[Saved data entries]

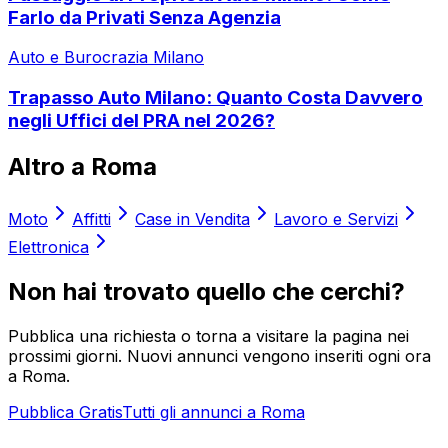
Farlo da Privati Senza Agenzia
Auto e Burocrazia Milano
Trapasso Auto Milano: Quanto Costa Davvero
negli Uffici del PRA nel 2026?
Altro a
Roma
Moto
Affitti
Case in Vendita
Lavoro e Servizi
Elettronica
Non hai trovato quello che cerchi?
Pubblica una richiesta o torna a visitare la pagina nei
prossimi giorni. Nuovi annunci vengono inseriti ogni ora
a
Roma
.
Pubblica Gratis
Tutti gli annunci a
Roma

_Your assignment:_ What is needed is every line of the records above that contains the word "Pubblica".

_Output of the task:_
Pubblica una richiesta o torna a visitare la pagina nei
Pubblica Gratis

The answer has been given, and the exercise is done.